* Task objective: Restate word for word the lines below from the one that has "the bare tree at (381,128) 67.81" through the one that has "the tree at", keeping both and dropping all pictures.

* Records supplied:
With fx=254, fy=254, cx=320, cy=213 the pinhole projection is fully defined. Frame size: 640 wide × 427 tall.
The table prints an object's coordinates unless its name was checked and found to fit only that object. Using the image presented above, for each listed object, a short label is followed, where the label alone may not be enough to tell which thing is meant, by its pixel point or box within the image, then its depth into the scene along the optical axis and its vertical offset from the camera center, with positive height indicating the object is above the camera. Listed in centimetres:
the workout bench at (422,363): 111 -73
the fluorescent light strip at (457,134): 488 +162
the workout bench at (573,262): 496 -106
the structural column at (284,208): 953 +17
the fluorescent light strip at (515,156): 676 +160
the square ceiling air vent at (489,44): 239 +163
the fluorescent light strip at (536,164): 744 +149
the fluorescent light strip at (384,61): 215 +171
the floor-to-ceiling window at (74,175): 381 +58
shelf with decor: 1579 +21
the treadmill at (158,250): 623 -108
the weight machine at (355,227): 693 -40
...
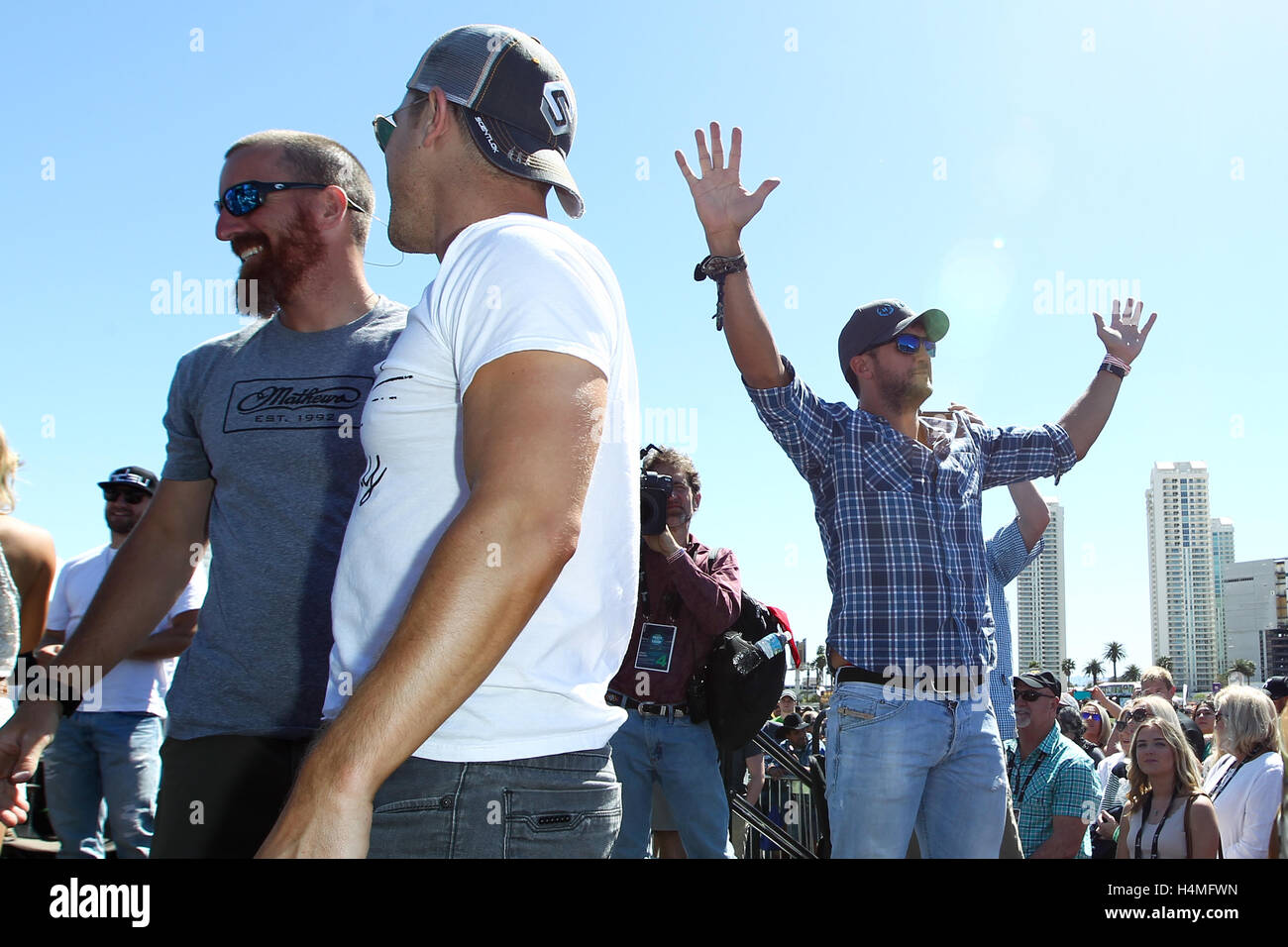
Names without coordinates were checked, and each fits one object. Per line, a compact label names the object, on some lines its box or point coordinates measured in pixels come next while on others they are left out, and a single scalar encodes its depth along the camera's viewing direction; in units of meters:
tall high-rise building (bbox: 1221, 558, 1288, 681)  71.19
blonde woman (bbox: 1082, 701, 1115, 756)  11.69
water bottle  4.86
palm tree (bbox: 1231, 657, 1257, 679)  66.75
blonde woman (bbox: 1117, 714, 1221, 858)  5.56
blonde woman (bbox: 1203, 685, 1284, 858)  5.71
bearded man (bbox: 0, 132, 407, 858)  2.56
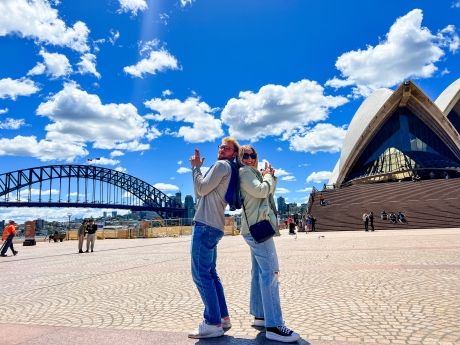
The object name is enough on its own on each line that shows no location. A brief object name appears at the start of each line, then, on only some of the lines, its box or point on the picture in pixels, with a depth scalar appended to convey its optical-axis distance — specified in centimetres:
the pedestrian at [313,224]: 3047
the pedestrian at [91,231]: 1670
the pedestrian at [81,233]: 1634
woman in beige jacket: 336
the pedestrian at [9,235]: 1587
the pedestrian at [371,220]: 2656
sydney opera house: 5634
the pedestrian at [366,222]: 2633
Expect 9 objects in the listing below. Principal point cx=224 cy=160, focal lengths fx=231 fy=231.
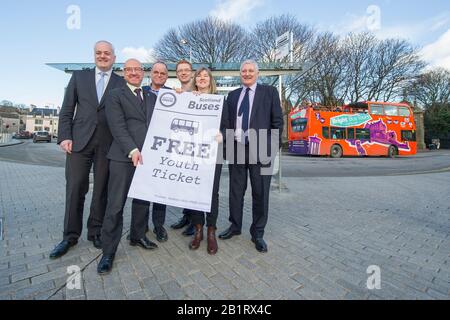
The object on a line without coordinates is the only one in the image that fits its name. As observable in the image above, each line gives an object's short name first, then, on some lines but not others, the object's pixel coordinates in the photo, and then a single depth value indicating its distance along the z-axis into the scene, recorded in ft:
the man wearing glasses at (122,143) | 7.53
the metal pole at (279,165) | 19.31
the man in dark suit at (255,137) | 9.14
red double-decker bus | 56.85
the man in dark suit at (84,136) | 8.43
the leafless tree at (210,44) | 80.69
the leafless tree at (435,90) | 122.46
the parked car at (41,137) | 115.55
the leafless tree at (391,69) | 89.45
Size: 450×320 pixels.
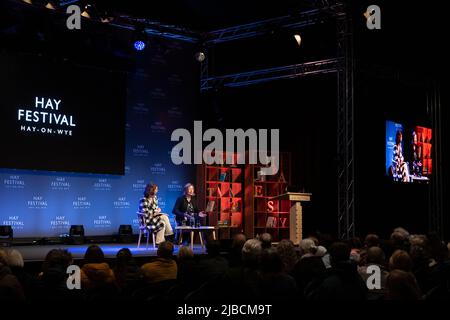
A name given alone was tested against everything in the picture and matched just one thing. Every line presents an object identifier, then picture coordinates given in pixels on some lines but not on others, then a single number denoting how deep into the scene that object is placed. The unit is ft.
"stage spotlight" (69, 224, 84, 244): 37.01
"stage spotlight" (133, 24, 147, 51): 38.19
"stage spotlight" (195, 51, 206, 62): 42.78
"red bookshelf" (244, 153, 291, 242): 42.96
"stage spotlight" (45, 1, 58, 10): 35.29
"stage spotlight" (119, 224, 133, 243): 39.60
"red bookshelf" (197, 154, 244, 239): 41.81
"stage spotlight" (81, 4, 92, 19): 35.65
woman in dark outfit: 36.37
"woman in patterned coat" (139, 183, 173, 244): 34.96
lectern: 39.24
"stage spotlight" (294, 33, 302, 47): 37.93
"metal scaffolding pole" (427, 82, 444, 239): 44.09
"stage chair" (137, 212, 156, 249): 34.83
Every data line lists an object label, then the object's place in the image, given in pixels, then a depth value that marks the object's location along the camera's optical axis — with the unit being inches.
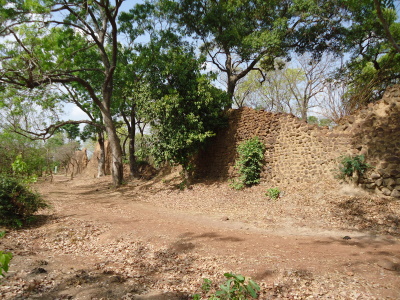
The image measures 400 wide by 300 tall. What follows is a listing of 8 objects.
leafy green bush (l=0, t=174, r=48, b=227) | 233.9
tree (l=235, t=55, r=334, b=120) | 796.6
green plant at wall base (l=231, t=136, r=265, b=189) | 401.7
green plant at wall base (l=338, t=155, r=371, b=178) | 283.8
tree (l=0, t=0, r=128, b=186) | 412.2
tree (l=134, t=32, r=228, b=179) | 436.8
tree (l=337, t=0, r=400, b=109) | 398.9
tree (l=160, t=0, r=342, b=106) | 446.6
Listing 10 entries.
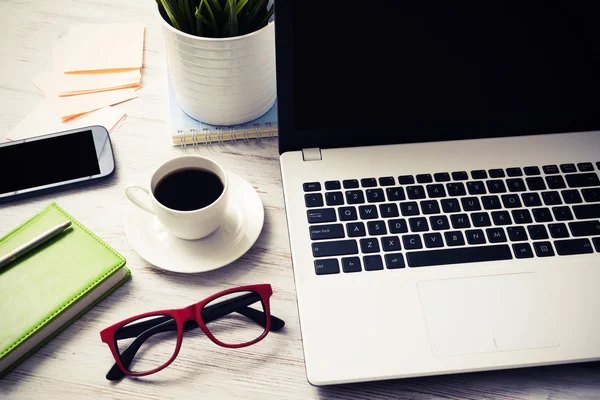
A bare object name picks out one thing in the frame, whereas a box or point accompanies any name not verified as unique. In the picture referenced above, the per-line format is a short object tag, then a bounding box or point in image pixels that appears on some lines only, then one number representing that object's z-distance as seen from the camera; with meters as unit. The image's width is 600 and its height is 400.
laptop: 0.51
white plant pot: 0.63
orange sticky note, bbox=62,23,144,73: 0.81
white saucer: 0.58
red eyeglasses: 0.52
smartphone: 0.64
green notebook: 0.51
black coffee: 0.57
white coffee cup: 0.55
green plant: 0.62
==
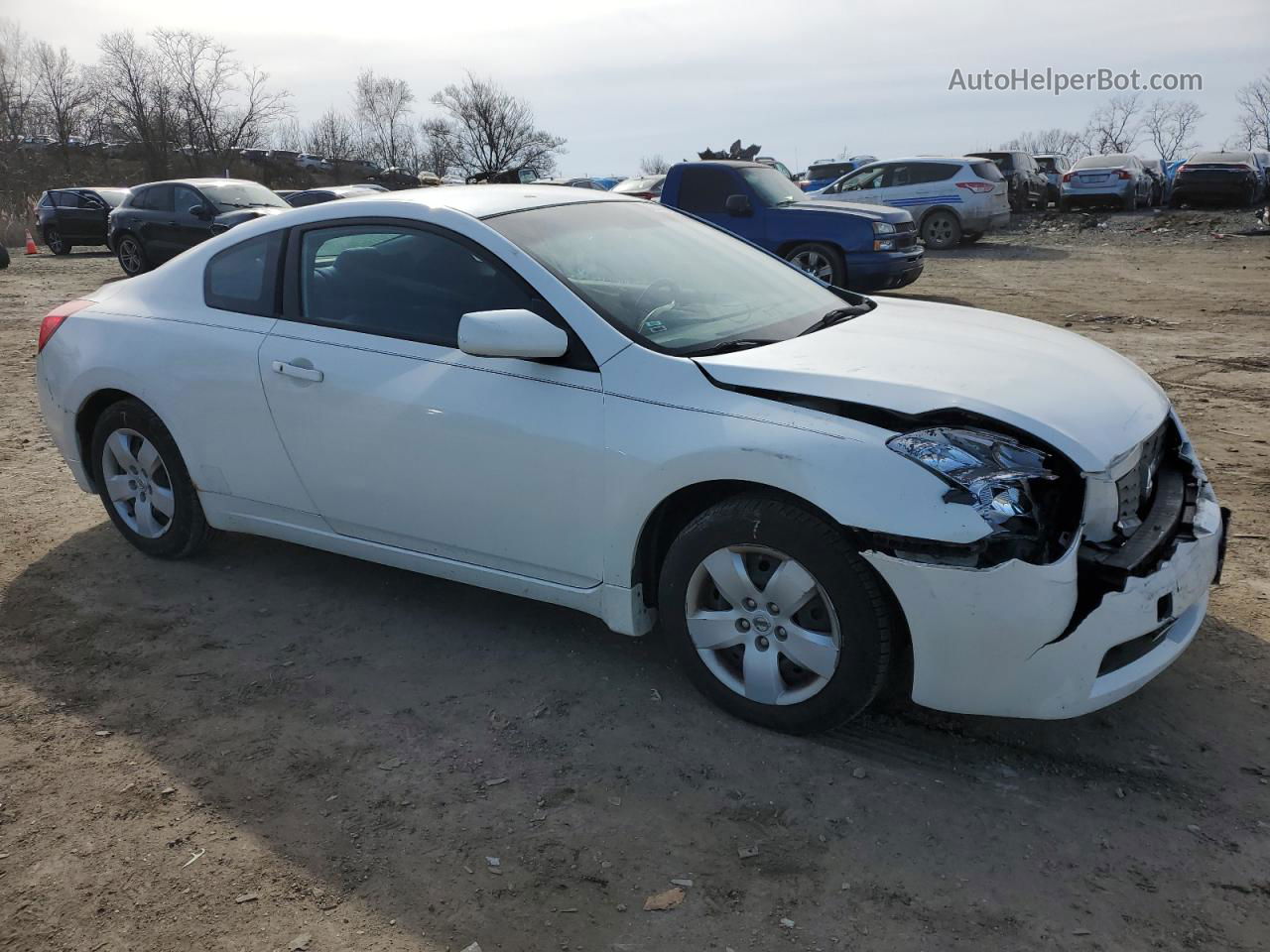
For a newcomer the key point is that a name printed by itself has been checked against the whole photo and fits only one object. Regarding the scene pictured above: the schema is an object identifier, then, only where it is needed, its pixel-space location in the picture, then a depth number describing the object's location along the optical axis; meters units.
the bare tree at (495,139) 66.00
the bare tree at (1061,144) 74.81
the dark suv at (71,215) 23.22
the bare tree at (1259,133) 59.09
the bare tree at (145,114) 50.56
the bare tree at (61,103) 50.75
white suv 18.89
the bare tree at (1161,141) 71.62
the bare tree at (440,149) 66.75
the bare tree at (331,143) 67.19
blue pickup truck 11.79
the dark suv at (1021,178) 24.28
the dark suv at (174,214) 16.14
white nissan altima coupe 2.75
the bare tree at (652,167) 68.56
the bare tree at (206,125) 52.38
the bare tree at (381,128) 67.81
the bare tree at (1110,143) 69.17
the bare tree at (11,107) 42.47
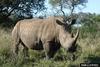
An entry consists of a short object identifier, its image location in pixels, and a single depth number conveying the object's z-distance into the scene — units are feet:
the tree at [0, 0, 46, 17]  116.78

* Final answer:
the bare tree at (381,128) 67.81
the bare tree at (1110,143) 69.17
the bare tree at (11,107) 42.47
An entry consists of a short object identifier, its image location in pixels, and a single depth number conveying the object's z-distance into the scene — units are feet:
the tree at [0, 0, 46, 17]  116.78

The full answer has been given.